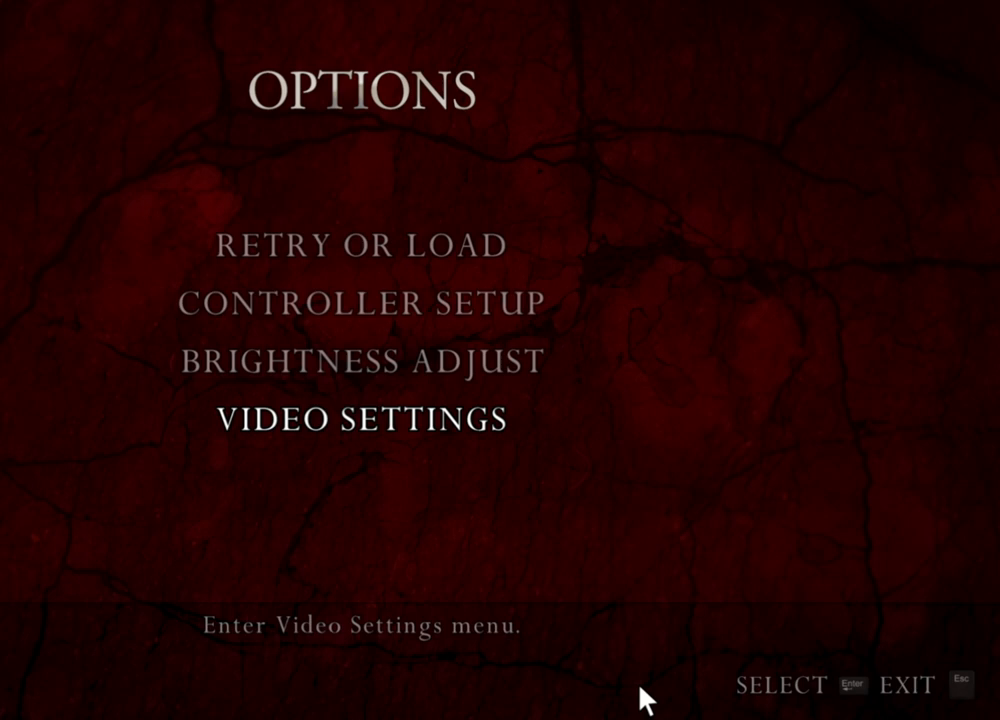
{"keys": [], "mouse": ["right"], "events": []}
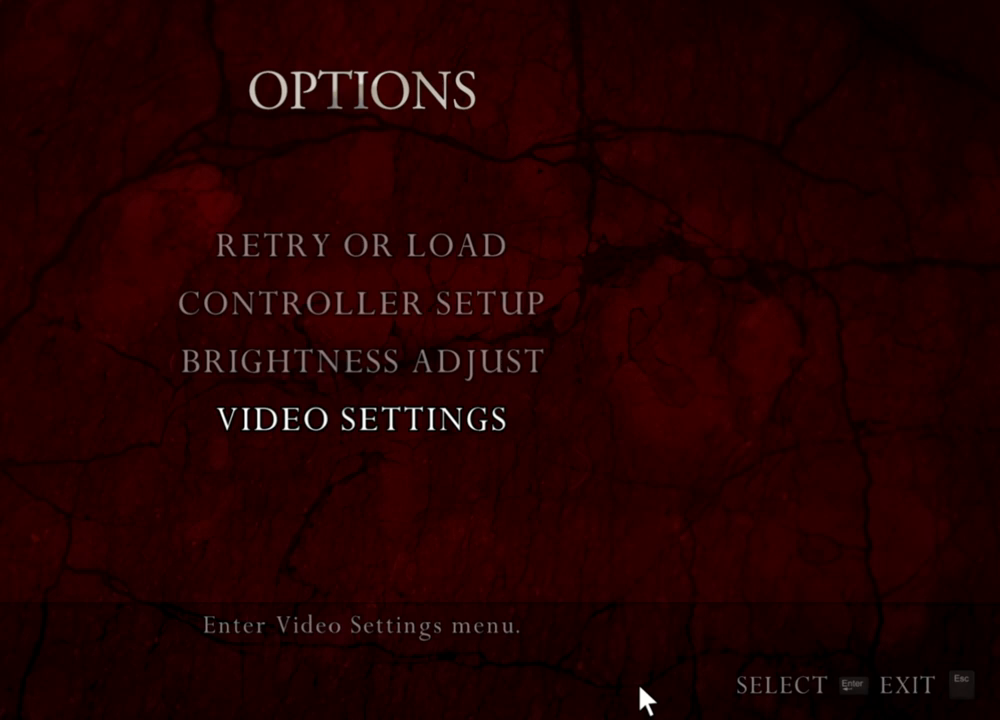
{"keys": [], "mouse": ["right"], "events": []}
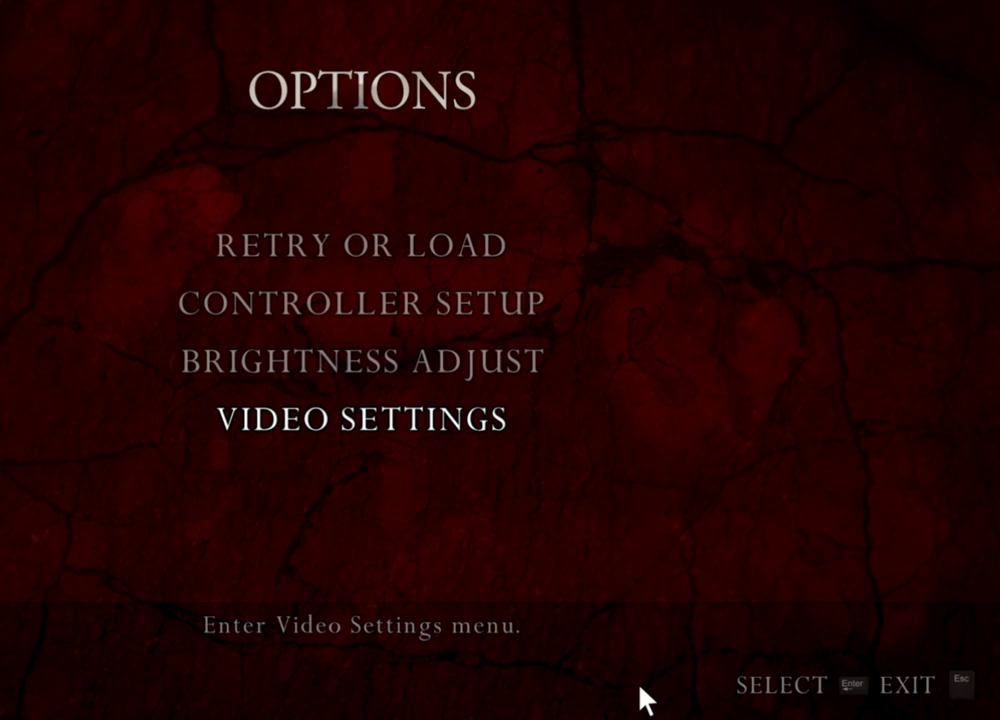
{"keys": [], "mouse": ["right"], "events": []}
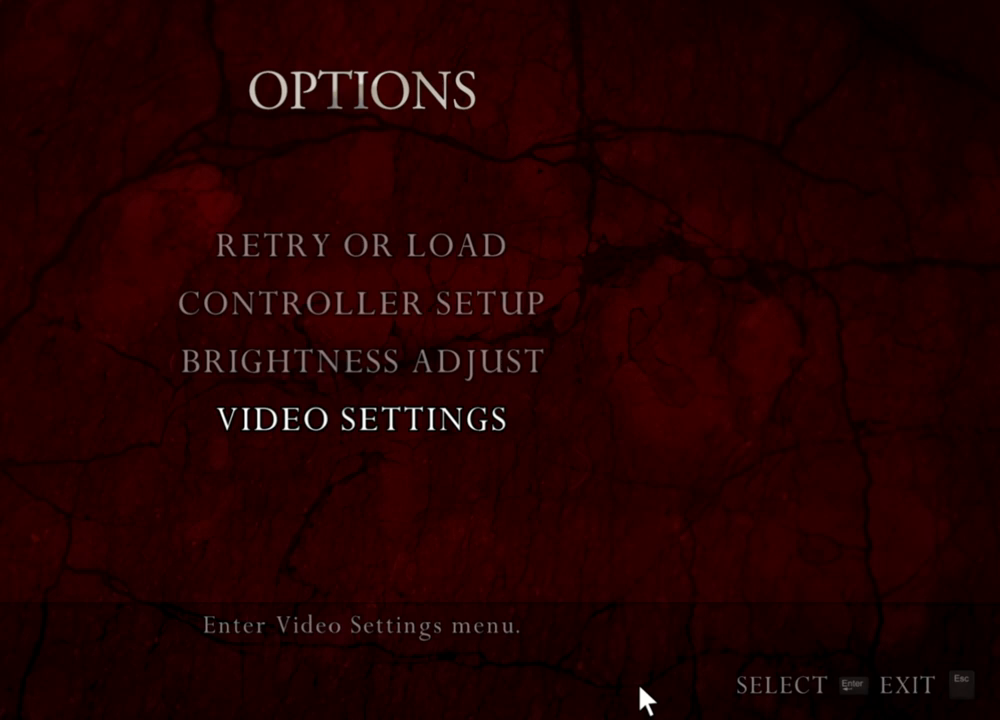
{"keys": [], "mouse": ["right"], "events": []}
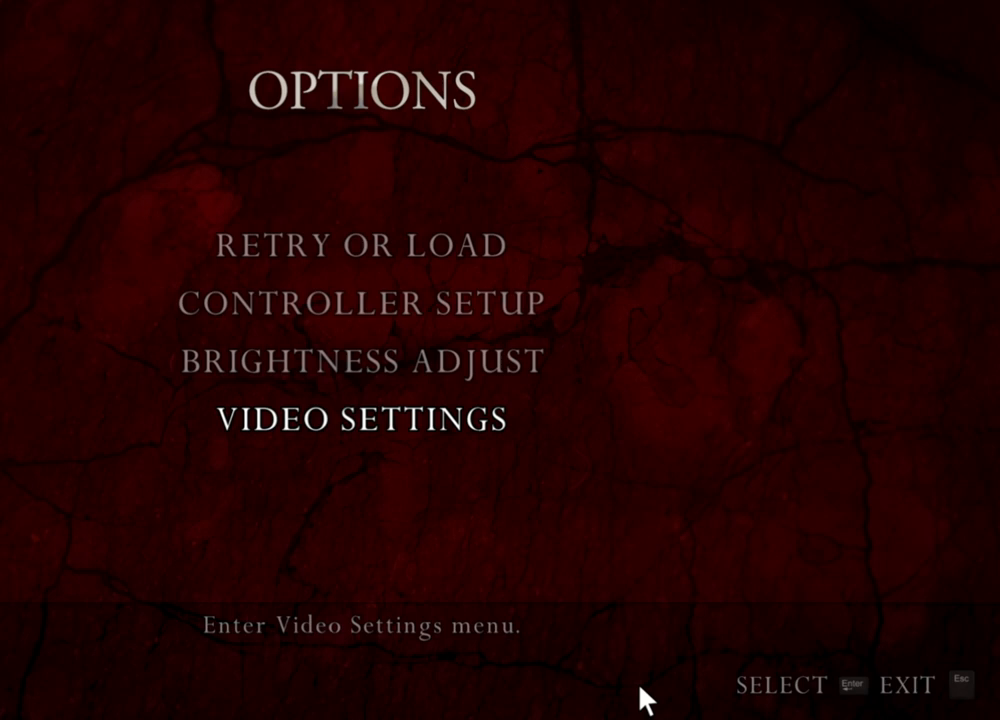
{"keys": [], "mouse": ["right"], "events": []}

☆ ☆ ☆ ☆ ☆

## WORK REQUIRED:
Transcribe the records verbatim, excluding pictures.

## EXERCISE OUTPUT:
{"keys": [], "mouse": ["right"], "events": []}
{"keys": [], "mouse": ["right"], "events": []}
{"keys": [], "mouse": ["right"], "events": []}
{"keys": [], "mouse": ["right"], "events": []}
{"keys": [], "mouse": ["right"], "events": []}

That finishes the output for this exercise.